Surprising statistic: In the midst of the worst recession in a generation or more, with 13 million people unemployed, there are approximately 3 million jobs that employers are actively recruiting for but so far have been unable to fill. That’s more job openings than the entire population of Mississippi.

Sound like good news? It’s not. Instead, it’s evidence of an emerging structural shift in the U.S. economy that has created serious mismatches between workers and employers. People thrown out of shrinking sectors such as construction, finance, and retail lack the skills and training for openings in growing fields including education, accounting, health care, and government. At the same time, the worst housing bust in decades has left the unemployed frozen in place. They can’t move to get work because they can’t sell their homes.

In IB and AP Economics we teach that there are three types of unemployment an economy may experience, ranked roughly in order from the least undesirable to the most undesirable (from a macroeconomic perspective):

  • Frictional unemployment: This accounts for people who are “in between jobs” or fresh out of college looking for their first jobs.
  • Structural unemployment: This is caused by the changing structure of an economy. As America’s manufacturing sector shrinks and its education and health care sectors grown, those whose skills lie in manufacturing become structurally unemployed.
  • Cyclical unemployment: This is also called “demand-deficient” unemployment because it is caused by a fall in aggregate demand or overall spending in the economy.

America today is clearly experiencing all three types, but due to the particular circumstances of the recession, the American worker is finding it it harder than ever to match his skills with an appropriate job. Below are some of the industries with the most and the fewest job openings today:

Most openings:

  • Education
  • Health care
  • Government
  • Energy (such as wind, oil, natural gas)
  • “Analytics” (i.e. business data analysis by firms such as IBM)

Fewest openings:

  • Construction
  • Manufacturing

Unfortunately for the large numbers of unemployed construction and factory workers, the kinds of skills required to work in the fields with the most job openings are prohibitively different from those learned in their previous industries. In addition to a mismatch of skills between the industries in which jobs are being lost and those in which labor is in demand, there is also a geographic mismatch in the labor market. Below are the states with the least and the most job openings:

Most job vacancies (states with large energy sectors: oil, natural gas and windmills)

[Listing]
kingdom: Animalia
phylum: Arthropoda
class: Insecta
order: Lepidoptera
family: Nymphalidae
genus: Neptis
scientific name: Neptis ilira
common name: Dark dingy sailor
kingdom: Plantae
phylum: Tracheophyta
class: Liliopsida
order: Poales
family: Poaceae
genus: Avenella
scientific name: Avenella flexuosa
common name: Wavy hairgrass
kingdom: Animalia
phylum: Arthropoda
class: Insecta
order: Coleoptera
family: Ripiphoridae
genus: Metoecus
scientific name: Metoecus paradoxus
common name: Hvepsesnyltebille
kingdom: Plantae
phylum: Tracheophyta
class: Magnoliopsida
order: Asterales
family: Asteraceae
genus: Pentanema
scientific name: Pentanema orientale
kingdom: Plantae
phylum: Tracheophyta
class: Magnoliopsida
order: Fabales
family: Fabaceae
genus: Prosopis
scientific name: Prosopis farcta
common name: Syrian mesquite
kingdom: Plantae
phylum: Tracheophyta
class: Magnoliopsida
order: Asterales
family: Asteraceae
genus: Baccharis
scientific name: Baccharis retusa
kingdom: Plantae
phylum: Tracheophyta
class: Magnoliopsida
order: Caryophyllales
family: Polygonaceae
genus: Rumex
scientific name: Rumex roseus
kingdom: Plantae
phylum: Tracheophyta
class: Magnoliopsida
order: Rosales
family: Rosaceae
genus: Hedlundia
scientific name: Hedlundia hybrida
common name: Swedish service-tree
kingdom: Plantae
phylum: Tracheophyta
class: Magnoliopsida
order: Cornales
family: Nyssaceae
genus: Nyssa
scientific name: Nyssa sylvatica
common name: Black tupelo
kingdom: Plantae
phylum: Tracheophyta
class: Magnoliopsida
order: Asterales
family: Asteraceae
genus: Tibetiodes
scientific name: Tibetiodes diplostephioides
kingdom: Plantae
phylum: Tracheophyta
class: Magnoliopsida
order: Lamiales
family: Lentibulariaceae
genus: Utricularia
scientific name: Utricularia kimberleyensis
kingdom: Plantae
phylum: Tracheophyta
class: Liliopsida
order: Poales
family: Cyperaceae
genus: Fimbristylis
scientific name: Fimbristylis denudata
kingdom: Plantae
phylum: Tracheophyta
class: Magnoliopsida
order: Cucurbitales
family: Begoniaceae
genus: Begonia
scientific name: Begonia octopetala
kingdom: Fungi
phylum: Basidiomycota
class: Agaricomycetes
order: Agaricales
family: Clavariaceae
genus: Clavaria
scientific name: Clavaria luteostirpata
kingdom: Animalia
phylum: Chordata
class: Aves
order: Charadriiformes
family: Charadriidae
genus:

[Short problem 1]
According to the text on unemployment, why can't many jobless people move to where the work is? Answer in one to three sentences.
[Short problem 2]
Sum up the text on unemployment in two sentences.
[Short problem 3]
Update the text on unemployment by writing out everything from "America today is" down to "oil, natural gas)", with "Most openings" changed to "Largest number of openings".
The entries have nothing to do with the text on unemployment.

[Task result 1]
They can't move because they can't sell their homes. The worst housing bust in decades has left them frozen in place.

[Task result 2]
During a deep recession with 13 million people out of work, about 3 million jobs remain unfilled. Workers from shrinking industries like construction and manufacturing lack the skills for openings in growing fields like education, health care and government, and a geographic mismatch adds to the problem because the housing bust keeps people from moving.

[Task result 3]
America today is clearly experiencing all three types, but due to the particular circumstances of the recession, the American worker is finding it it harder than ever to match his skills with an appropriate job. Below are some of the industries with the most and the fewest job openings today:

Largest number of openings:

  • Education
  • Health care
  • Government
  • Energy (such as wind, oil, natural gas)